Y antes de que Marty preguntara a qué se refería, William Urrutia continuó con la historia del narcotraficante, que al parecer había quedado inconclusa. Contó que Panamá fue el país al que había ido Michael Stephenson dieciséis años atrás, acompañado por el químico con el que trabajaba, para perfeccionar sus productos. Aseguró que para los agentes de la SPC no les fue complejo mantener vigilados todos sus movimientos, por lo que supieron de inmediato que tuvo un hijo en aquel lugar. A Marty le sorprendió que el hijo de Michael Stephenson hubiera nacido dieciséis años atrás, tres años después de que Michael Stephenson se casara con su segunda mujer.

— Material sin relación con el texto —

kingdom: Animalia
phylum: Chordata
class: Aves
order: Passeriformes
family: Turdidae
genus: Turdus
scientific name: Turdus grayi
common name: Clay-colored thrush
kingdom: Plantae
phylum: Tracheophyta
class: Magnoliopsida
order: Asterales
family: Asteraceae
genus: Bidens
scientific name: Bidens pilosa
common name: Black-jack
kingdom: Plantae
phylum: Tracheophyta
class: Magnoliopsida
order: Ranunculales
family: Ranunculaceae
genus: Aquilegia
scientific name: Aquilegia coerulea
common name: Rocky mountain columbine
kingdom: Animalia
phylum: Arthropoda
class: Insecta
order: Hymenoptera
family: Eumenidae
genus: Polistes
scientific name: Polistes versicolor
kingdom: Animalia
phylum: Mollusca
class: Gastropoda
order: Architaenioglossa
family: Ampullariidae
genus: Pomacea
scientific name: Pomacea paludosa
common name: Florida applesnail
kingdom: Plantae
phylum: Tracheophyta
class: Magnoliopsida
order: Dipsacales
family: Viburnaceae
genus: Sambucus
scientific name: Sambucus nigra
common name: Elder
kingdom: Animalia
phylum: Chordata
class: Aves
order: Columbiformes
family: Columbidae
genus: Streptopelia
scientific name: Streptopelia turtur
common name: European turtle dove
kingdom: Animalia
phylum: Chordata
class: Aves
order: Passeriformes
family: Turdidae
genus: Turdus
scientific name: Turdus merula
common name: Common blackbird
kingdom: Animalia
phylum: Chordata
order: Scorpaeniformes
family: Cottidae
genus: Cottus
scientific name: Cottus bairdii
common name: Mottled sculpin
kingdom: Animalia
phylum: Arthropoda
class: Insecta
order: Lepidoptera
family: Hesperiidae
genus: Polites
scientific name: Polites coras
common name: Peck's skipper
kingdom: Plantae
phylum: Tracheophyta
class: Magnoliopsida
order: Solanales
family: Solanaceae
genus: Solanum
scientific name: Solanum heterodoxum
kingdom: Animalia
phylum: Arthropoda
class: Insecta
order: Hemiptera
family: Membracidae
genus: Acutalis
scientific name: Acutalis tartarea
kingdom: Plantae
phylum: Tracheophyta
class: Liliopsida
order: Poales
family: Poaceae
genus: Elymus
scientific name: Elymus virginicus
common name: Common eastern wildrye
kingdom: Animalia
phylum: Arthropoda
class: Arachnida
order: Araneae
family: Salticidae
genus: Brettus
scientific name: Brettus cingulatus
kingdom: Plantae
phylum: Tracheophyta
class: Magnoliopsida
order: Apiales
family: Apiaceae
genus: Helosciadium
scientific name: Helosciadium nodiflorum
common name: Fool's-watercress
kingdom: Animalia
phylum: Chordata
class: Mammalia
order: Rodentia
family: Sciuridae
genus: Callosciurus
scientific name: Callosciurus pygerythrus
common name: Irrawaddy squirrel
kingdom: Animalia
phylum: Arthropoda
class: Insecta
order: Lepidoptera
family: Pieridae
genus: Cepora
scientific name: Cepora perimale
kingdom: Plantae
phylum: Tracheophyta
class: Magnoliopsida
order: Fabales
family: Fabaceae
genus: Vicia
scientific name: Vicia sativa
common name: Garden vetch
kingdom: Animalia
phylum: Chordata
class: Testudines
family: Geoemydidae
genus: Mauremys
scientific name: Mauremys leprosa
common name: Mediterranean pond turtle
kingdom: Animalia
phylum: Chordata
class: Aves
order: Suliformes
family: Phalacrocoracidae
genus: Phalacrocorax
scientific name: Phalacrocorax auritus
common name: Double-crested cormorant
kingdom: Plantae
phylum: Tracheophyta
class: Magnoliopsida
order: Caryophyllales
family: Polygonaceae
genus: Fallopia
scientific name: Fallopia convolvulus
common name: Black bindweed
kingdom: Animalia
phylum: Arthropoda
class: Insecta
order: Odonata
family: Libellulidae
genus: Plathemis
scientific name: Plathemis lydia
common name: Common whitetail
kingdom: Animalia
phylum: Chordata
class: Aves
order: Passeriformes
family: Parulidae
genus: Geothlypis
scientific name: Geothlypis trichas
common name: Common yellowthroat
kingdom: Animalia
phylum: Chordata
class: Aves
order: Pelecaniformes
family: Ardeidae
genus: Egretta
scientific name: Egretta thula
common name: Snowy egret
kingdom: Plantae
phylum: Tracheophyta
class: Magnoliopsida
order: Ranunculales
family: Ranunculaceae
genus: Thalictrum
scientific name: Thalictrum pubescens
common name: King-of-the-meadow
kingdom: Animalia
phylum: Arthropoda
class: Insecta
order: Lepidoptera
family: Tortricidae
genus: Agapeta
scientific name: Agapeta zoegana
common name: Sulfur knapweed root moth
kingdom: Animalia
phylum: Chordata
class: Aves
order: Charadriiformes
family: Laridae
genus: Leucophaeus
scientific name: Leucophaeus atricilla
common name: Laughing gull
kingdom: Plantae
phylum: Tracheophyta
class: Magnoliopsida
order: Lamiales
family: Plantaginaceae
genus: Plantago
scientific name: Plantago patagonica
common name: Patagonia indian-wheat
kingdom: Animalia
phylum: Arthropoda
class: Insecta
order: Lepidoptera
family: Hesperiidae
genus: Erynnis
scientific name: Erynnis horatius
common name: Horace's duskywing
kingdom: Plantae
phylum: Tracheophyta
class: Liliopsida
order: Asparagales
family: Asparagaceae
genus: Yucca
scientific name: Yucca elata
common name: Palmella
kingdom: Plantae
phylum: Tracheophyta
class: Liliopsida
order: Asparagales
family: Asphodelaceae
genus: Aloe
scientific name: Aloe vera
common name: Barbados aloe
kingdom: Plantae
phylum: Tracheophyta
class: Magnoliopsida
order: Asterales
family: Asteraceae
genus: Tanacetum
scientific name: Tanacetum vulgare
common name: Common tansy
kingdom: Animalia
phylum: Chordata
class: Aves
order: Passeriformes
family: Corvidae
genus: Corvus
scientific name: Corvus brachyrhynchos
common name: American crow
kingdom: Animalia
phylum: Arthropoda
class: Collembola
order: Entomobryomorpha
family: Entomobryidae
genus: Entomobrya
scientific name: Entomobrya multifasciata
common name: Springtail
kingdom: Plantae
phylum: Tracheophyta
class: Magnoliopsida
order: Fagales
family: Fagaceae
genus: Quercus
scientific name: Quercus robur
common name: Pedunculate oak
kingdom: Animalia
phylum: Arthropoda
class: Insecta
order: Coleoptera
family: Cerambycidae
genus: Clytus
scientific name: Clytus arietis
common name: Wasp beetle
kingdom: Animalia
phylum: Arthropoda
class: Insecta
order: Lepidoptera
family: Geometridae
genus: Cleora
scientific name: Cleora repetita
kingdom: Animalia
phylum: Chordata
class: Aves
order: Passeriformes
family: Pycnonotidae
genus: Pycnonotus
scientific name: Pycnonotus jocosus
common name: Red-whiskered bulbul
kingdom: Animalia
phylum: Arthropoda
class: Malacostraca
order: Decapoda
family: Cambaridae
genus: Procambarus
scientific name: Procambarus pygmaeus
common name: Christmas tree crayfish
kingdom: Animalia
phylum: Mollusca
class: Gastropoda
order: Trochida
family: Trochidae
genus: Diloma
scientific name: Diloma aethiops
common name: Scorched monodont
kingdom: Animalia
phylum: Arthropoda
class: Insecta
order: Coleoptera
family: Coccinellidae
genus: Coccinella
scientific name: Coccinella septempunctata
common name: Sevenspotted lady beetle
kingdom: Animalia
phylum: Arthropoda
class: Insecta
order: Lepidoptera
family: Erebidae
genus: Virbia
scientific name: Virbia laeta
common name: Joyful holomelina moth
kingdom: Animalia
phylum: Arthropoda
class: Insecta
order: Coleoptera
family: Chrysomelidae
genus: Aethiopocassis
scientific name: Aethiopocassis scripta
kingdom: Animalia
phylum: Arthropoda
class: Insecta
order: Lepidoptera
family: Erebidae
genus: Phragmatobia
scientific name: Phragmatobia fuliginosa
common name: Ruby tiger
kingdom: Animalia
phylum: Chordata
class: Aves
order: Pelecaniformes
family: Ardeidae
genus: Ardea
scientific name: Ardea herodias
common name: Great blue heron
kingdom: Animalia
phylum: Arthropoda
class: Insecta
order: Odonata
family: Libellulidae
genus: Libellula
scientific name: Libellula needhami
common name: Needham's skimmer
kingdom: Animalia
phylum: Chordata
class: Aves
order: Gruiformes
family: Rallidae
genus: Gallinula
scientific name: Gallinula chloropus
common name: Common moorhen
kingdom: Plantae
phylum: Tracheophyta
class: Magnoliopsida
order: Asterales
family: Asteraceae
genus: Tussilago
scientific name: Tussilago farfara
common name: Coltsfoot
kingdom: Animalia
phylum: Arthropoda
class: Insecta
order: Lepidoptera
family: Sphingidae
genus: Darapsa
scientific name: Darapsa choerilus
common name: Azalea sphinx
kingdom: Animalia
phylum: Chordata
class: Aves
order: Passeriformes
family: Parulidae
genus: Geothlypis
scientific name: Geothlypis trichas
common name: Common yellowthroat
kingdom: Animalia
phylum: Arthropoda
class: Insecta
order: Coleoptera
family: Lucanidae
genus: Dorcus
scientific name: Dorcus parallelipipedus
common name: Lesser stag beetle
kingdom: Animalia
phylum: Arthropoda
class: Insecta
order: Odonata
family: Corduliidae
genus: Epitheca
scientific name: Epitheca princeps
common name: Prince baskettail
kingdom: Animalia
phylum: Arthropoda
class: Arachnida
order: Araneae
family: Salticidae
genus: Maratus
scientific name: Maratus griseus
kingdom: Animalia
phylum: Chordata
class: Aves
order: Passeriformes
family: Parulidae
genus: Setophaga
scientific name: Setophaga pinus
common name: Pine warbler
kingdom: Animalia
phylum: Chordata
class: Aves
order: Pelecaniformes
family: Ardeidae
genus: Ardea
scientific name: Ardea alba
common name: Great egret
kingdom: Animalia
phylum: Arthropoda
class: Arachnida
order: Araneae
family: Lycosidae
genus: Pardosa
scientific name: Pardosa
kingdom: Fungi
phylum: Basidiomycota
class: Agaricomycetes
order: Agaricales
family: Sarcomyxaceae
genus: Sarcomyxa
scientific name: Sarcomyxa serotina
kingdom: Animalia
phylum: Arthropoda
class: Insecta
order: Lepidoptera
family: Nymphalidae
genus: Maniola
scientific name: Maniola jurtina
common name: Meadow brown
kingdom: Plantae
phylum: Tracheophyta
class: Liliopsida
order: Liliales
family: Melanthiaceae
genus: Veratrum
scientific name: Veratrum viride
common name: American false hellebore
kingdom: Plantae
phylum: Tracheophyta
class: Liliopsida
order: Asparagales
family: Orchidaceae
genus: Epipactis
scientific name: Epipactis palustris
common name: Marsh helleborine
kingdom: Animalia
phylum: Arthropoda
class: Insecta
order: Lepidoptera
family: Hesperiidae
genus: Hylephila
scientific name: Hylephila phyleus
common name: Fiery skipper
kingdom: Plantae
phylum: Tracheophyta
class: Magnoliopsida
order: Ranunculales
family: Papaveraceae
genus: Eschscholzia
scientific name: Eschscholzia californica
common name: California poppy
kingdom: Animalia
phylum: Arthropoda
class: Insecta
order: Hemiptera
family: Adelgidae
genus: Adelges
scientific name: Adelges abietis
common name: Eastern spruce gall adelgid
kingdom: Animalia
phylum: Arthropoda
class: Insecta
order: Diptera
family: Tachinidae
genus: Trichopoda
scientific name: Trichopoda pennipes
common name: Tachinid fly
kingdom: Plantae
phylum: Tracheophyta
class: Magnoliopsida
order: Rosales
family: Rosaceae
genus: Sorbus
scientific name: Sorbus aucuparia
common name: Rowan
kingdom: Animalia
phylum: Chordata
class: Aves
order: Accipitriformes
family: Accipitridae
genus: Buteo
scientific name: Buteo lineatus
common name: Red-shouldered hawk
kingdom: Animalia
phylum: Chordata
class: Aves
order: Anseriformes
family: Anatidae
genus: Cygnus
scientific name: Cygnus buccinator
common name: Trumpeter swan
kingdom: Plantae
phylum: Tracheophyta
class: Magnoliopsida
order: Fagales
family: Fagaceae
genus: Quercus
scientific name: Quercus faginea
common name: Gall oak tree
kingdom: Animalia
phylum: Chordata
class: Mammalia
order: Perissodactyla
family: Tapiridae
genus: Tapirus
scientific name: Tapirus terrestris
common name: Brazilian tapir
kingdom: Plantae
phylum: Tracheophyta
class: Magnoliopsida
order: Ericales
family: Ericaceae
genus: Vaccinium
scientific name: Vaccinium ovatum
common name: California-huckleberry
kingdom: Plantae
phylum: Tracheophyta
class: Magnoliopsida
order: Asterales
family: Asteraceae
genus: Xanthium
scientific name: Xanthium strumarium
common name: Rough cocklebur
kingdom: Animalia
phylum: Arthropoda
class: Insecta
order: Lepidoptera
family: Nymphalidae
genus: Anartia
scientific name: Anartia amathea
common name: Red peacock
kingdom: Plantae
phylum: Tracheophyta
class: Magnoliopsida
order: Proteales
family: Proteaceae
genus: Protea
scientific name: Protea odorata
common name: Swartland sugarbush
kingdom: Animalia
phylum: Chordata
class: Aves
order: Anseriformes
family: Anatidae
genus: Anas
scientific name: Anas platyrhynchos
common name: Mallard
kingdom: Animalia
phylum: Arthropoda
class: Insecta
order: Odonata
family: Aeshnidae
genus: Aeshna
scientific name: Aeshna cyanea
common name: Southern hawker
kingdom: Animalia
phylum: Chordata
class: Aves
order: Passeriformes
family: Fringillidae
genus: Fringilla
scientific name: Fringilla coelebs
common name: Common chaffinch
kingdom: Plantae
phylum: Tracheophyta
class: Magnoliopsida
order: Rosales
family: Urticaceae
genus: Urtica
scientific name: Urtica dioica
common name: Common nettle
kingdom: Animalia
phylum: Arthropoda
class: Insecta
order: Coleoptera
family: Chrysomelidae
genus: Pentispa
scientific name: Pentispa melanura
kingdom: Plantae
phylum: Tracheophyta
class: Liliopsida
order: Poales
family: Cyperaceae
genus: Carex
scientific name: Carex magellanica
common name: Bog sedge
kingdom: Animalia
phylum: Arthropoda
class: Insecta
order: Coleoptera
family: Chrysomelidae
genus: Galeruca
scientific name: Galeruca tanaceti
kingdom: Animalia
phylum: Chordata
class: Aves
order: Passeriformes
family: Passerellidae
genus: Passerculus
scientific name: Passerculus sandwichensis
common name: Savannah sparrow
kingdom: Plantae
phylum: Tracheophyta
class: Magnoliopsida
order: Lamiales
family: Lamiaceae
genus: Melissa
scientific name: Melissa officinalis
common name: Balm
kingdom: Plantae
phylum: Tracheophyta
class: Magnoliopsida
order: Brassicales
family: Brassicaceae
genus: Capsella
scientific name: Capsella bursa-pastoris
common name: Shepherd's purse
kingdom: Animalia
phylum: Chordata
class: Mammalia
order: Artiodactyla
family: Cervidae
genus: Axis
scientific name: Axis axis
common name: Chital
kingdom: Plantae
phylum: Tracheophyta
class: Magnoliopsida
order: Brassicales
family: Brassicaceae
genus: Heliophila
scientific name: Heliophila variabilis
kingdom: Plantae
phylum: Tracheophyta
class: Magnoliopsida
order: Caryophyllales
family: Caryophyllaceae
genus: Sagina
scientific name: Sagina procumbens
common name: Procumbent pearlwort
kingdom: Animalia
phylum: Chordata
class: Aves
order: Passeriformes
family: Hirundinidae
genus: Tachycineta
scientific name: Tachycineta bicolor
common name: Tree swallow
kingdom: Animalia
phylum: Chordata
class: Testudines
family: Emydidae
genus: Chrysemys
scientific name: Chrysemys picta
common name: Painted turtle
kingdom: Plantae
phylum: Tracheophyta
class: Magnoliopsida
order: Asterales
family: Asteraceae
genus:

El tema del casamiento era una tradición extranjera, por eso no le sorprendió que el hijo de John Stephenson, un extranjero, decidiera unirse de tal forma con otra persona. Pero ¿engañar a su mujer? Eso dejó asombrado a Marty. Si alguien se enteraba de aquello, su reputación decrecería exponencialmente. Aunque, si lo pensaba bien, no mucho podía bajar el prestigio de un narcotraficante, pues prestigio ya no le quedaba nada.

Y como Michael Stephenson era millonario, movió gran cantidad de dinero con tal de traer a su hijo al país después de la muerte de la madre de este, que ocurrió unas semanas atrás. El narcotraficante se puso en contacto con los orfanatos nacionales, buscando un chico parecido a su hijo, todo para hacerle creer a su mujer que era un hombre de buen corazón que adoptaba a un huérfano y no un esposo infiel.

—Tu misión, Marty —concluyó William Urrutia—, es permanecer en esa casa como el hijo adoptivo de Michael Stephenson, encontrar lo que se robaron de la casa del senador y traerlo de vuelta.

No necesitaba ser un genio en deducción para entender los mensajes subliminales que habían detrás de las frases que decía el jefe comunal de la SPC. No podía creerlo. Parecía un chiste. No podía ser que…

—¿Me está diciendo que me parezco al hijo de Michael Stephenson?

—Sí, pero el color de su pelo es totalmente diferente. El de él es negro y el tuyo castaño claro —respondió como si fuera una gran diferencia.

—¡Guau, eso me hace sentir mucho mejor! —añadió con ironía, alzando una ceja—. ¡La única diferencia que tengo con el hijo de un narcotraficante es el color de pelo! Por eso me lo cortaron, ¿no?

William Urrutia asintió.

—Menos diferencias, más posibilidades de que Michael Stephenson te quiera cuando te vea. Aunque no deberías preocuparte por eso, porque es realmente sorprendente el parecido que tienen.

Cada nuevo comentario que salía de la boca de William Urrutia hacía que Marty se fastidiara aún más. Desde siempre tuvo más que claro que cada persona era única y especial, y ahora, aparte de que ser confundido con su tocayo, salían con que tenía un clon.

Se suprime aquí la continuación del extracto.